Il regionalismo può essere un materiale letterario, ma non è la fine di una letteratura nazionale che aspira all'universale. Lo stile classico obbedisce a una disciplina che aleggia sulle cose e non le possiede.

Ora, tutto ciò in cui è frammentato l'Universo è nostro, sono i mille aspetti del Tutto, che l'arte deve ricomporre per dar loro l'unità assoluta. Una vibrazione intima e intensa anima l'artista in questo mondo paradossale che è l'Universo Brasiliano, e non può svilupparsi nelle rigide forme dell'Arcadianesimo, che è il sarcofago del passato. Anche l'accademismo è la morte per il freddo dell'arte e della letteratura.

Non so come giustificare la funzione sociale dell'Accademia. Ciò che si può dire per condannarlo è che incoraggia lo stile accademico, costringe la libera ispirazione, frena il talento giovane e ardente che cessa di essere indipendente per riversarsi nel modello dell'Accademia. È un grande male nel rinnovamento estetico del Brasile e nessun beneficio porterà alla lingua questo spirito accademico, che uccide alla nascita l'originalità profonda e tumultuosa della nostra foresta di parole, frasi e idee. Ah, se i nuovi scrittori non pensassero all'Accademia, se a loro volta la uccidessero nell'anima, quale immensa apertura per il magnifico sfogo del genio, finalmente liberato da questo terrore. Questo “accademismo” non è dominante solo in letteratura. Si estende anche alle arti visive e alla musica. Per lui, tutto ciò che la nostra vita offre di enorme, splendido, immortale, diventa mediocre e triste.

Dov'è la nostra grande pittura, la nostra scultura e la nostra musica, che non dovrebbero aspettare che la magia dell'arte di Villa-Lobos sia l'espressione più sincera del nostro spirito vagabondo nel nostro favoloso mondo tropicale?
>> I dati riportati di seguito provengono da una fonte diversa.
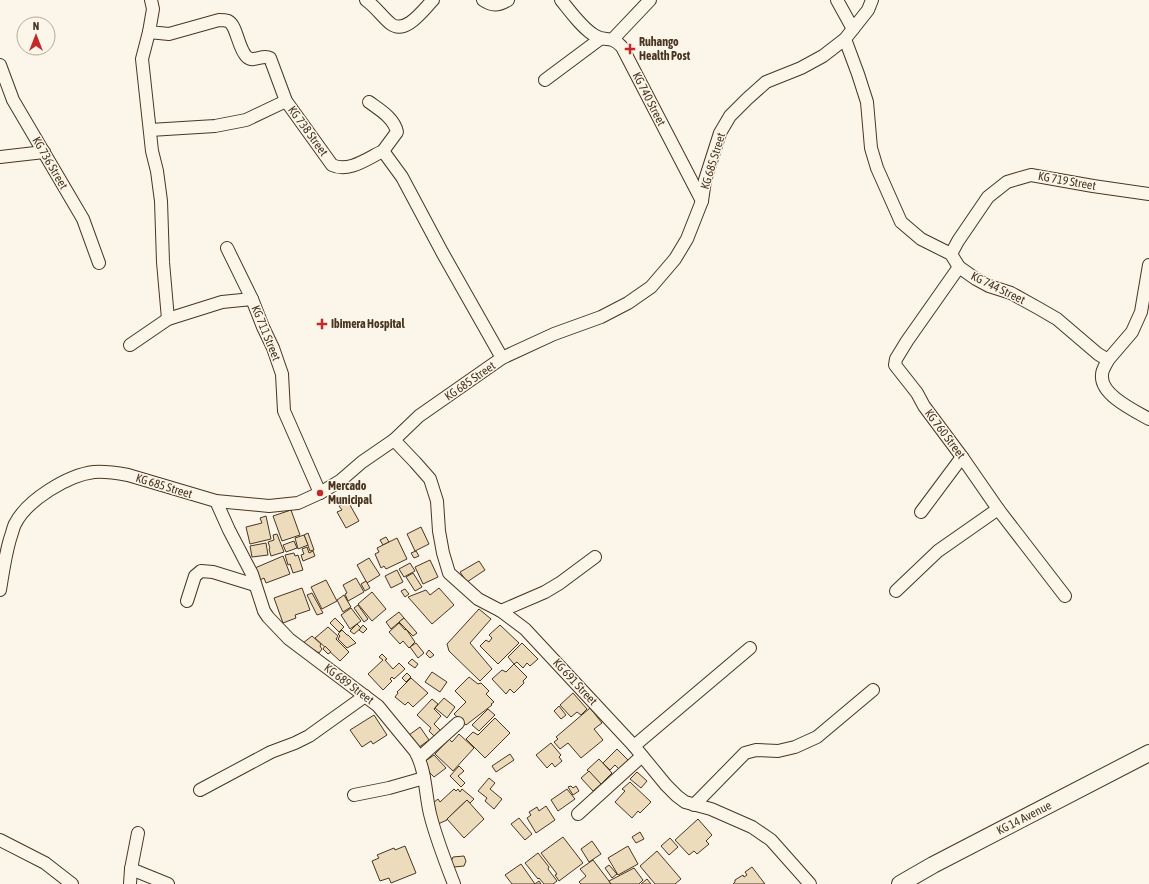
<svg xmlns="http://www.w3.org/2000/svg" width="1149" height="884" font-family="'Asap Condensed',sans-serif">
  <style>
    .building { fill: #ecdcbc; stroke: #4a3520 }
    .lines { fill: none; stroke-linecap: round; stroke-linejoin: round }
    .minor-casing { stroke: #4a3520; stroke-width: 14 }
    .secondary-casing { stroke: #4a3520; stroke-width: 18 }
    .minor { stroke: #fbf6e9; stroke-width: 12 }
    .secondary { stroke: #fbf6e9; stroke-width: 16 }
    .poi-dot { fill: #c62828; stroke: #fbf6e9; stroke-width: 1.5 }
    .labels { text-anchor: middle; stroke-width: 3; stroke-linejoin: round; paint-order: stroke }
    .poi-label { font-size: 12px; font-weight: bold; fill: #4a3520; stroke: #fbf6e9; text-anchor: start }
    .street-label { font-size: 12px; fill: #4a3520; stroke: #fbf6e9 }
  </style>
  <rect width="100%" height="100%" fill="#fbf6e9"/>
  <g class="building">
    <polygon points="350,500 352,504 350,505 359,521 346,528 337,512 342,510 339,506"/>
    <polygon points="291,510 300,535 282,541 273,516"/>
    <polygon points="266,516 271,539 250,544 246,527 262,523 260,518"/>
    <polygon points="421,527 429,544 415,551 407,534"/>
    <polygon points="308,533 314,550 310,551 304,535"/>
    <polygon points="277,534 284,552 271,556 269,549 270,548 268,542 274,540 273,535"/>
    <polygon points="304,535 308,545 298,549 295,538"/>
    <polygon points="386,537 389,542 383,545 380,540"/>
    <polygon points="397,538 407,559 386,569 384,566 381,568 375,554 379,552 377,548"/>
    <polygon points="294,541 297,548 286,552 283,545"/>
    <polygon points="266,543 268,555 252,557 250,546"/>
    <polygon points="307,547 309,553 313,551 315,556 303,561 301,555 304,554 302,549"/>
    <polygon points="416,551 419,556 414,558 411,553"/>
    <polygon points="294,553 295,556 298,555 303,570 293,573 290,564 288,565 285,555"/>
    <polygon points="283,556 290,574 266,583 264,578 260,580 255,568"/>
    <polygon points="369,558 380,575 367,583 357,565"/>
    <polygon points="430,560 438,577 423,584 415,567"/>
    <polygon points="479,561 485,570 467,582 460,572"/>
    <polygon points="410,563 415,571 404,577 399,569"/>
    <polygon points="397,570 403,582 391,588 385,576"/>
    <polygon points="413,573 422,587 415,591 406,577"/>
    <polygon points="356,578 364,592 348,601 345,594 347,593 343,585"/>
    <polygon points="326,580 337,601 322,609 311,587"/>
    <polygon points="366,581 370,588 365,591 361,584"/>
    <polygon points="302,588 310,610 295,615 296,618 283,623 274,598"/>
    <polygon points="439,588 454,605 432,624 408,597 426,590 430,595"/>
    <polygon points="405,589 409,594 405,597 401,591"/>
    <polygon points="372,592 386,609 372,621 358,604"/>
    <polygon points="312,593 323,613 317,615 307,595"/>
    <polygon points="344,595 351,607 343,612 337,600"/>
    <polygon points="358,605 368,619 364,622 354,608"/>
    <polygon points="351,608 361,621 350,629 341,615"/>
    <polygon points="479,609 491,619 470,643 492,669 480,681 449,651 447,644"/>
    <polygon points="399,612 404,618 391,629 386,622"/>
    <polygon points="335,618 344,627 339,632 330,623"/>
    <polygon points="404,618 417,633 413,636 399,622"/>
    <polygon points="399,623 405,630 406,629 415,642 409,648 403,641 400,644 389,632"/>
    <polygon points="357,624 361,628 354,634 350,631"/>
    <polygon points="363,625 367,629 363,633 359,630"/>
    <polygon points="500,625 519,643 498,664 480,646 486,640 489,642 492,638 489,635"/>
    <polygon points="328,627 338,636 336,639 349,652 340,661 315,638"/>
    <polygon points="342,630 347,635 348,635 356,643 347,648 338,639 340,636 338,634"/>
    <polygon points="312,636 321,644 320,646 322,649 319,653 303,643"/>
    <polygon points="416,643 424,653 418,658 410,647"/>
    <polygon points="522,643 538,659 530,666 527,663 523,668 517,662 514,664 508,657"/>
    <polygon points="325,646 331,652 328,654 323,649"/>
    <polygon points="429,650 434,655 430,658 426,654"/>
    <polygon points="382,654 387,659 385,660 393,669 399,663 405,669 394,679 392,677 390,679 392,681 383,690 368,674 383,660 379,657"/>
    <polygon points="412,659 418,664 415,668 408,663"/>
    <polygon points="514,664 527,677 523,681 524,683 514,693 510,689 506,694 492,679 502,670 506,672"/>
    <polygon points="432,672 447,682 440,692 425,682"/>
    <polygon points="407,673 411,677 406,682 402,678"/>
    <polygon points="469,677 478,684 481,683 489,691 486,694 494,702 491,704 492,705 466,725 454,714 466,702 455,691"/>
    <polygon points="411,678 428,693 413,707 408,702 405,705 395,697 398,693 397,692"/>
    <polygon points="573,693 587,709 581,715 577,712 571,717 560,705"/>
    <polygon points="444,698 455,707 447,718 435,708"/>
    <polygon points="432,699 438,704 434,709 441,716 434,724 441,731 435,737 429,731 431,728 417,715"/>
    <polygon points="559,706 566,715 561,719 554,711"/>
    <polygon points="590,708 602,723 594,729 603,740 581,758 568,743 560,749 554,742 558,739 556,737"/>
    <polygon points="488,709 495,715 479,731 472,725"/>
    <polygon points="374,715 387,735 373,744 371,741 362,747 350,730"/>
    <polygon points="495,718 510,733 485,758 466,739 473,732 478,735"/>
    <polygon points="420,727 429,740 418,748 409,735"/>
    <polygon points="459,734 474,748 453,771 435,754 449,739 452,742"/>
    <polygon points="551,743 561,755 559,757 562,761 555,767 552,763 547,768 536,755"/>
    <polygon points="617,749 628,760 619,769 615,765 610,770 603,763"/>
    <polygon points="510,754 514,760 496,772 492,766"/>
    <polygon points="434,755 446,768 434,777 430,773 424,762"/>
    <polygon points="599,759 612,773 601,784 587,770"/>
    <polygon points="459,766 464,771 458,776 465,783 461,787 450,776"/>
    <polygon points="589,771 601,784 593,791 581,778"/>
    <polygon points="637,772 647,781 641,788 630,779"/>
    <polygon points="489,778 495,783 490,789 502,799 494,809 485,801 487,798 478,791"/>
    <polygon points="630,782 651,802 640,813 638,811 632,818 615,802 625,791 622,789"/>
    <polygon points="571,786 573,788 576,786 579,791 573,795 568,787"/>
    <polygon points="454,789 456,791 458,789 460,792 462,789 474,799 470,803 467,800 447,819 447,820 438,824 433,803 438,799 440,802"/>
    <polygon points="567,789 575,799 558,811 551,800"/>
    <polygon points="467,800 484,819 464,838 447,819"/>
    <polygon points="546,806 555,820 536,833 527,818 531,815 529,812 537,807 539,811"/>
    <polygon points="519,818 532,834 525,840 511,824"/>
    <polygon points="698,819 712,835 706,841 709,844 697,854 694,851 689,855 675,840"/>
    <polygon points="640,832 644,839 636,843 632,837"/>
    <polygon points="563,837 583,863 559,881 555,875 557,874 541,853"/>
    <polygon points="670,838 678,847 669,855 661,846"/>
    <polygon points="592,841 601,854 589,862 581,849"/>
    <polygon points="405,846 416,873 391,883 389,878 380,881 372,861 379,858 377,855 394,848 395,850"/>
    <polygon points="628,846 638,864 618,875 608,858"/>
    <polygon points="657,851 681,879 675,884 655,884 640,866"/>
    <polygon points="538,853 549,867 548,869 557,881 553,884 544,884 539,878 538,879 525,863"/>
    <polygon points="464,856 466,861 464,866 454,867 451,862 453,857"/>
    <polygon points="593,860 609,881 611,884 581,884 579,882 586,876 580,869"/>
    <polygon points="521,864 535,884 539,881 541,884 512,884 505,875"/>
    <polygon points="609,865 617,874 612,878 605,868"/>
    <polygon points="752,867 765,884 733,884 735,882 735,880 743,875 744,877 747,875 745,872"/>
    <polygon points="634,868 643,880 639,884 611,884 609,881"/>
    <polygon points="647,879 651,884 641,884"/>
  </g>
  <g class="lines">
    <g class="minor-casing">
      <g id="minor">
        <path d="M151,0L153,9L149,32L169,34L219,20C222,20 225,20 228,21C237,25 238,49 247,57C254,63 262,54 270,58L286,101L332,165C349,173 368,158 383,151L402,177L442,252L502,358"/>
        <path d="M366,0C376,7 383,18 391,24C406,35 424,9 433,0"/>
        <path d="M483,0C492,6 498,6 508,0"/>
        <path d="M561,0C570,11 582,28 594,35C606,43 610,34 622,47L702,201"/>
        <polyline points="837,0 853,29"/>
        <polyline points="149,32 142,59 152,151 157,171 161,201 163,262 168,319"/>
        <polyline points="613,39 650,0"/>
        <path d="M845,39L858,74L867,102L871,148L877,168L901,222L921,239L951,254L959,267L976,279L989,286L1011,293L1038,308L1057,319L1098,354L1108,360C1106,365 1102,369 1102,375C1100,395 1135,411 1149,419"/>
        <polyline points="0,65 13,100 83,219 99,263"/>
        <polyline points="545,80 600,39"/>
        <path d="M369,102C380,110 394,118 397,132L383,151"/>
        <polyline points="150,130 215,126 246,120 286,101"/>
        <polyline points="0,157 44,152"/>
        <polyline points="227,248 252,299"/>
        <polyline points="951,254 958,241 988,197 1007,182 1017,179 1031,175 1093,186 1149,194"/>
        <polyline points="959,267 907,341 896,359 895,365 917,393 924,406 962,457 998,509 1065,596"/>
        <polyline points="130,345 168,319 222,302 252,299 263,327 273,348 282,374 284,411 288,420 320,493"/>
        <polyline points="1108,360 1132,332 1141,312 1149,265"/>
        <polyline points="394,440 415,462 430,479 437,501 439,531 443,553 449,573 478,599 501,611 525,629 634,746 666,785 677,796 685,802 711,809 752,827 771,840 810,884"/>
        <path d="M216,501L229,530L252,574L264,611L268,617L289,639L378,706L415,751C426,770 425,793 430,814C436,838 445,861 454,884"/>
        <polyline points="921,512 962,457"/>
        <path d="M0,590C3,572 5,556 10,539C12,534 13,528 15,524C27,500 68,475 94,472C106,471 117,473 128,475L216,501L269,506L298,503L320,493L340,481L362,462L394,440L419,416L502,358L554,334L601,317L628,303L651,287L675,259L687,239L702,201L705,180L720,133L730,116L747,99L766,82L801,68L823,56L845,39L868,10L872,0"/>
        <polyline points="896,591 938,551 998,509"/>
        <polyline points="187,601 195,576 201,571 213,572 255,585"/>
        <polyline points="501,611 545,592 560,583 595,557"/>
        <polyline points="634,746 750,648"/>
        <polyline points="419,758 458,723"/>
        <polyline points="200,790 271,752 295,743 309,736 365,696"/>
        <polyline points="354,795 389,788 424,778"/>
        <polyline points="694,805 745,753 756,750 778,751 795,747 817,737 873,690"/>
        <polyline points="578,814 642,756"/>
        <polyline points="0,840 45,863 72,884"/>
        <polyline points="131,869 168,884"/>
        <polyline points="130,884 131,869 138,833"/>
      </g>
    </g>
    <g class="secondary-casing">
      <polyline id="secondary" points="900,884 933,865 1149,753"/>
    </g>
    <use href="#minor" class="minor"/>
    <use href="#secondary" class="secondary"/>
  </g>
  <g class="poi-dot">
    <path d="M628 43h4v4h4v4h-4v4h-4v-4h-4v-4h4z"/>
    <path d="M320 318h4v4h4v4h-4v4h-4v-4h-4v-4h4z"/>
    <circle cx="320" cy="493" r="4"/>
  </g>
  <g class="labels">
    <g class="poi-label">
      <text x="639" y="46">Ruhango<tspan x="639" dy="14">Health Post</tspan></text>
      <text x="331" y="328">Ibimera Hospital</text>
      <text x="328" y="490">Mercado<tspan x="328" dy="14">Municipal</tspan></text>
    </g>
    <g class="street-label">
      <text transform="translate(649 99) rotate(63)" y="4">KG 740 Street</text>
      <text transform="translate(308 131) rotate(54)" y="4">KG 738 Street</text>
      <text transform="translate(713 161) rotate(-73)" y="4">KG 685 Street</text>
      <text transform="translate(50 163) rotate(60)" y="4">KG 736 Street</text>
      <text transform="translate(1067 181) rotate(10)" y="4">KG 719 Street</text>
      <text transform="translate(998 288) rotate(26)" y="4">KG 744 Street</text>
      <text transform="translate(266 333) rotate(68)" y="4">KG 711 Street</text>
      <text transform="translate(470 381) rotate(-35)" y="4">KG 685 Street</text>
      <text transform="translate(945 434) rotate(53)" y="4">KG 760 Street</text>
      <text transform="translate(164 486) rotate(17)" y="4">KG 685 Street</text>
      <text transform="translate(575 682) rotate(47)" y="4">KG 691 Street</text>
      <text transform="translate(349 684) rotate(37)" y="4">KG 689 Street</text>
      <text transform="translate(1024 818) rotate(-27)" y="4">KG 14 Avenue</text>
    </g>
  </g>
  <g transform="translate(36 36)"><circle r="19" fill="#fbf6e9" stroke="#b4a999"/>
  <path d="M0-3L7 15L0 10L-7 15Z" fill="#c62828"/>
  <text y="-6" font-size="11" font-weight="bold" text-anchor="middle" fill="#4a3520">N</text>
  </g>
</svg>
Eppure, ecco il paesaggio brasiliano. È costruito come un'architettura, ci sono piani, volumi, masse. Il colore stesso della terra è una profondità, i vasti orizzonti assorbono il cielo e danno la prospettiva dell'infinito. Come provoca la trasposizione dell'arte, che gli conferisce il più alto realismo e la più alta idealità! Ecco la nostra gente. Escono dalle foreste o dal mare... Sono i figli della terra, mobili, agili come animali pieni di paura, sempre a sfidare il pericolo, e, spinti dai sogni, allucinati dall'immaginazione, camminano sulla terra nel desiderio di conoscere e possedere. Dov'è l'arte che ha brillantemente trasfigurato questa mobilità perpetua, questa progressione infinita dell'anima brasiliana?

Dalla liberazione del nostro spirito emergerà l'arte vittoriosa. E i primi annunci della nostra speranza sono quelli che offriamo qui per la vostra curiosità. Sono questi dipinti stravaganti, queste sculture assurde, questa musica allucinatoria, questa poesia ariosa e sconnessa. Alba meravigliosa! Va sottolineato che, tranne che nella poesia, ciò che è stato fatto prima nella pittura e nella musica è inesistente. Sono piccole e timide manifestazioni di un temperamento artistico terrorizzato dal dominio della natura, oppure sono trapianti nel nostro mondo dinamico di melodie cupe e languide, scandite dal metro accademico di altre persone.

Quello che vediamo oggi non è la rinascita di un'arte che non esiste. È la commovente nascita dell'arte in Brasile, e, non avendo fortunatamente l'ombra perfida del passato a uccidere la germinazione, tutto promette un mirabile “sbocciare” artistico. E, liberati da ogni restrizione, realizzeremo l'Universo nell'arte. La vita sarà finalmente vissuta nella sua profonda realtà estetica. L'amore stesso è una funzione dell'arte, perché realizza l'unità integrale del Tutto infinito attraverso la magia delle forme dell'amato.

Nell'universalismo dell'arte risiede la sua forza e la sua eternità. Per essere universali, facciamo di tutte le nostre sensazioni espressioni estetiche, che ci conducano alla tanto agognata unità cosmica. Possa l'arte essere fedele a se stessa, rinunciare al particolare e far cessare per un momento la dolorosa tragedia dello spirito umano, perso nel grande esilio della separazione dal Tutto, e trasportarci attraverso le vaghe sensazioni di forme, colori, suoni, tocchi e di sapori alla nostra gloriosa fusione nell'Universo.

*Ragno Grazia (1868-1931) fu scrittore e diplomatico. Autore, tra gli altri libri, di Spirito moderno (Casa editrice nazionale).

Ripubblicato nel libro Mário de Andrade e la Settimana dell'Arte Moderna (Faro editoriale).